Patterns are Javascript-flavour regular expressions, most importantly ‘^’ and ‘$’ represent name beginning and end, respectively, so ‘^ll’ matches all placenames which begin with two L’s (many towns in Wales) and ‘a$’ all placenames which end in A.

Via MetaFilter, where there are further examples (e.g. Poland and Silesia). Enjoy!

So. Right?

John Herrman has a NY Times piece [archived] on a couple of linguistic tics that have spread in recent years; there’s padding about Mark Zuckerberg and the like, but what struck me is that he consulted with actual linguists on the history of the usages:

Linguistic observers have noted for years the apparent rise of “so” in connection with the popularization of certain subjects and modes of speech. In 2010, in The New York Times, Anand Giridharadas announced the arrival of a new species of the unassuming word.

“‘So’ may be the new ‘well,’ ‘um,’ ‘oh’ and ‘like.’ No longer content to lurk in the middle of sentences, it has jumped to the beginning,” he wrote, crediting the journalist Michael Lewis with documenting its use among programmers at Microsoft more than a decade earlier.

In 2015, in a story for “Fresh Air” on NPR, Geoff Nunberg, the program’s longtime linguist, explained this use of “so” as a cue used by “people who can’t answer a question without first bringing you up to speed on the back story,” he said.
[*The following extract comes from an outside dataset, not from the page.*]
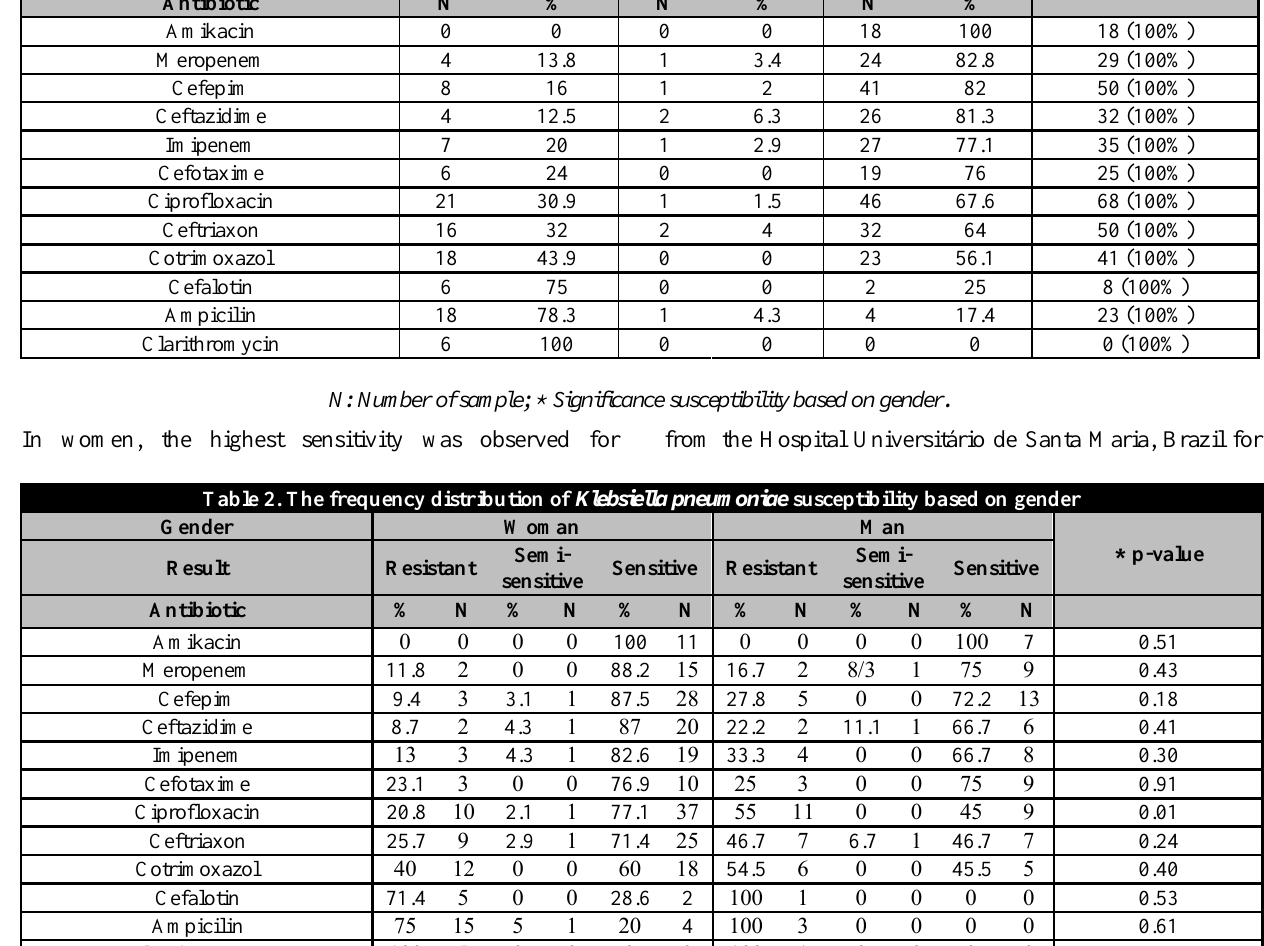
Table 1. The frequency distribution of Klebsiella pneumoniae susceptibility based on the type of antibiotic Resistant Semi-sensitive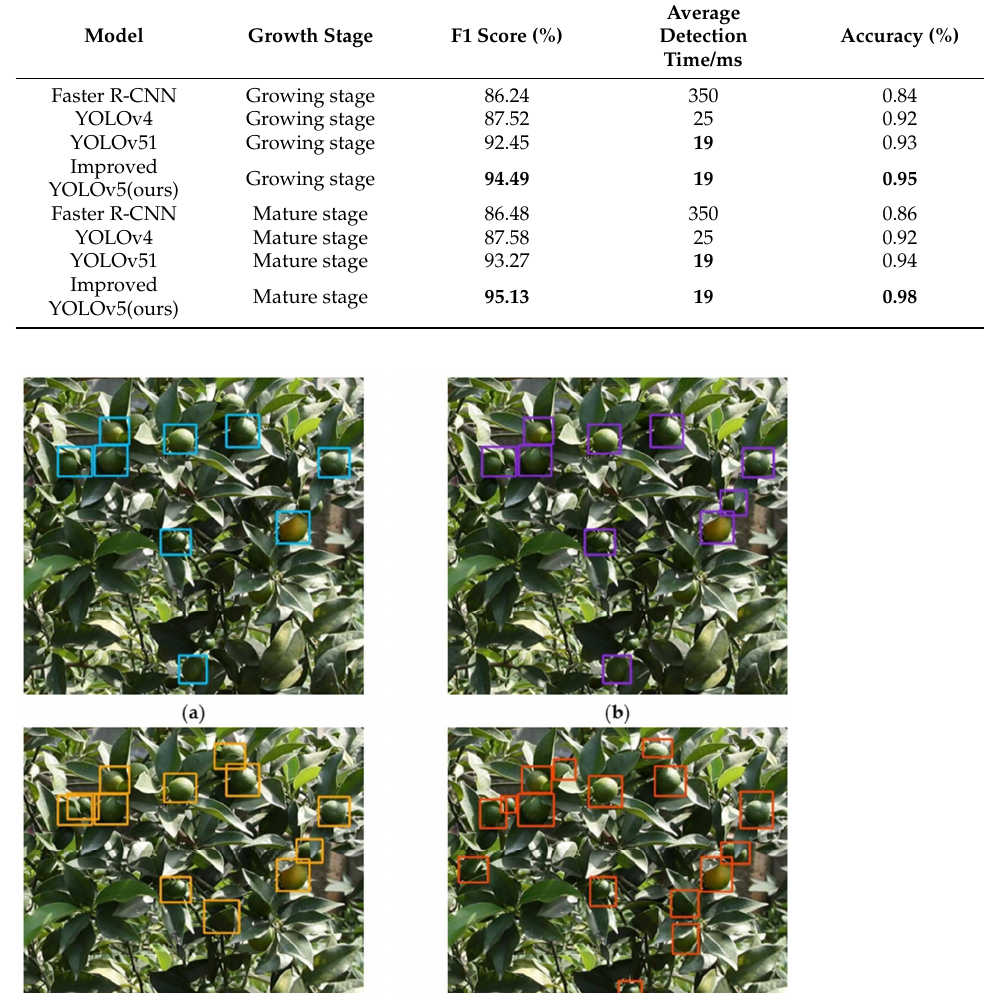
Table 5. The comparison results of four object models on the tangerine dataset at two growth stages.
Hence his name for it: back story “so.”

Syelle Graves, a linguist and the assistant director of the Institute for Language Education in Transcultural Context at the Graduate Center of the City University of New York, wrote her dissertation on the rise and uses of this particular “so.” Analyzing a sampling of spontaneous, unwritten American speech from 1990 to 2011, she concluded that this usage of “so” had indeed increased significantly, often as a stand-in for “well.”